TASK DETAILS: All the data should come back exactly as it was given.

Stored data entries:
┏━━

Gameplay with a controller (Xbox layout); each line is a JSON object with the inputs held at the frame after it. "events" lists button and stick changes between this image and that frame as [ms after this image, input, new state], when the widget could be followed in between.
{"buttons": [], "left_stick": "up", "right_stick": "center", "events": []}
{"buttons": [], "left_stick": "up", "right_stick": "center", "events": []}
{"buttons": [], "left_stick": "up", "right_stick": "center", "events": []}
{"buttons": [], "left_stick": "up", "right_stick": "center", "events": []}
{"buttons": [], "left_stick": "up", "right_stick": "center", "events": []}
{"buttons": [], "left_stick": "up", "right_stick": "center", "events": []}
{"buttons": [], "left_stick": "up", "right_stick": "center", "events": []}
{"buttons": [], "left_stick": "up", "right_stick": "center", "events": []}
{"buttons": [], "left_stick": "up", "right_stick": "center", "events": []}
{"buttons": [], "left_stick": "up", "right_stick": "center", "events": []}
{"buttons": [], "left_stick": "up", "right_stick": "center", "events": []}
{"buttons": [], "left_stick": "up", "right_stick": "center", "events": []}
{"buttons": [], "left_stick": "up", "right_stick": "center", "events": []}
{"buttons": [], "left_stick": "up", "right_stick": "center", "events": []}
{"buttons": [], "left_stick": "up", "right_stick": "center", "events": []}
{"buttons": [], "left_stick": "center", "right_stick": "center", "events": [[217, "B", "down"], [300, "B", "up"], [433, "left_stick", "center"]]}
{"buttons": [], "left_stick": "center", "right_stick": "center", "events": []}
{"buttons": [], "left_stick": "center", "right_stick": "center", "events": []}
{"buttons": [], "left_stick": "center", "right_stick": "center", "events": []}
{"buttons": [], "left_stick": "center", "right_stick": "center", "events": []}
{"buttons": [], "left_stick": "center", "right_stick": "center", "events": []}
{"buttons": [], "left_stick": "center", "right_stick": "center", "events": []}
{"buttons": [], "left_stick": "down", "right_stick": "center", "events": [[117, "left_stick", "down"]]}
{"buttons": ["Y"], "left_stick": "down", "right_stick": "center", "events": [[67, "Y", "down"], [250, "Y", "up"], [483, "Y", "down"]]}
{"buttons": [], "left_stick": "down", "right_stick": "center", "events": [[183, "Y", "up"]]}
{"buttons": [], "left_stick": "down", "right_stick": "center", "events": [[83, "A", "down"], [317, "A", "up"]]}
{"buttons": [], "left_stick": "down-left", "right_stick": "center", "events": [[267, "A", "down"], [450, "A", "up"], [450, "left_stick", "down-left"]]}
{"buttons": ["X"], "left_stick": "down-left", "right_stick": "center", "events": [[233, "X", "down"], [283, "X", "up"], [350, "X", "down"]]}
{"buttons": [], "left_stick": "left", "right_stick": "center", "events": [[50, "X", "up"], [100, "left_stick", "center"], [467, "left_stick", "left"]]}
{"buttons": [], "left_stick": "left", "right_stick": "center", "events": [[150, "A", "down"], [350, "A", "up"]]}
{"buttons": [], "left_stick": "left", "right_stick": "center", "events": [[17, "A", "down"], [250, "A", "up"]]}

┗━━

SOLUTION TO THIS EXERCISE:
Gameplay with a controller (Xbox layout); each line is a JSON object with the inputs held at the frame after it. "events" lists button and stick changes between this image and that frame as [ms after this image, input, new state], when the widget could be followed in between.
{"buttons": [], "left_stick": "up", "right_stick": "center", "events": []}
{"buttons": [], "left_stick": "up", "right_stick": "center", "events": []}
{"buttons": [], "left_stick": "up", "right_stick": "center", "events": []}
{"buttons": [], "left_stick": "up", "right_stick": "center", "events": []}
{"buttons": [], "left_stick": "up", "right_stick": "center", "events": []}
{"buttons": [], "left_stick": "up", "right_stick": "center", "events": []}
{"buttons": [], "left_stick": "up", "right_stick": "center", "events": []}
{"buttons": [], "left_stick": "up", "right_stick": "center", "events": []}
{"buttons": [], "left_stick": "up", "right_stick": "center", "events": []}
{"buttons": [], "left_stick": "up", "right_stick": "center", "events": []}
{"buttons": [], "left_stick": "up", "right_stick": "center", "events": []}
{"buttons": [], "left_stick": "up", "right_stick": "center", "events": []}
{"buttons": [], "left_stick": "up", "right_stick": "center", "events": []}
{"buttons": [], "left_stick": "up", "right_stick": "center", "events": []}
{"buttons": [], "left_stick": "up", "right_stick": "center", "events": []}
{"buttons": [], "left_stick": "center", "right_stick": "center", "events": [[217, "B", "down"], [300, "B", "up"], [433, "left_stick", "center"]]}
{"buttons": [], "left_stick": "center", "right_stick": "center", "events": []}
{"buttons": [], "left_stick": "center", "right_stick": "center", "events": []}
{"buttons": [], "left_stick": "center", "right_stick": "center", "events": []}
{"buttons": [], "left_stick": "center", "right_stick": "center", "events": []}
{"buttons": [], "left_stick": "center", "right_stick": "center", "events": []}
{"buttons": [], "left_stick": "center", "right_stick": "center", "events": []}
{"buttons": [], "left_stick": "down", "right_stick": "center", "events": [[117, "left_stick", "down"]]}
{"buttons": ["Y"], "left_stick": "down", "right_stick": "center", "events": [[67, "Y", "down"], [250, "Y", "up"], [483, "Y", "down"]]}
{"buttons": [], "left_stick": "down", "right_stick": "center", "events": [[183, "Y", "up"]]}
{"buttons": [], "left_stick": "down", "right_stick": "center", "events": [[83, "A", "down"], [317, "A", "up"]]}
{"buttons": [], "left_stick": "down-left", "right_stick": "center", "events": [[267, "A", "down"], [450, "A", "up"], [450, "left_stick", "down-left"]]}
{"buttons": ["X"], "left_stick": "down-left", "right_stick": "center", "events": [[233, "X", "down"], [283, "X", "up"], [350, "X", "down"]]}
{"buttons": [], "left_stick": "left", "right_stick": "center", "events": [[50, "X", "up"], [100, "left_stick", "center"], [467, "left_stick", "left"]]}
{"buttons": [], "left_stick": "left", "right_stick": "center", "events": [[150, "A", "down"], [350, "A", "up"]]}
{"buttons": [], "left_stick": "left", "right_stick": "center", "events": [[17, "A", "down"], [250, "A", "up"]]}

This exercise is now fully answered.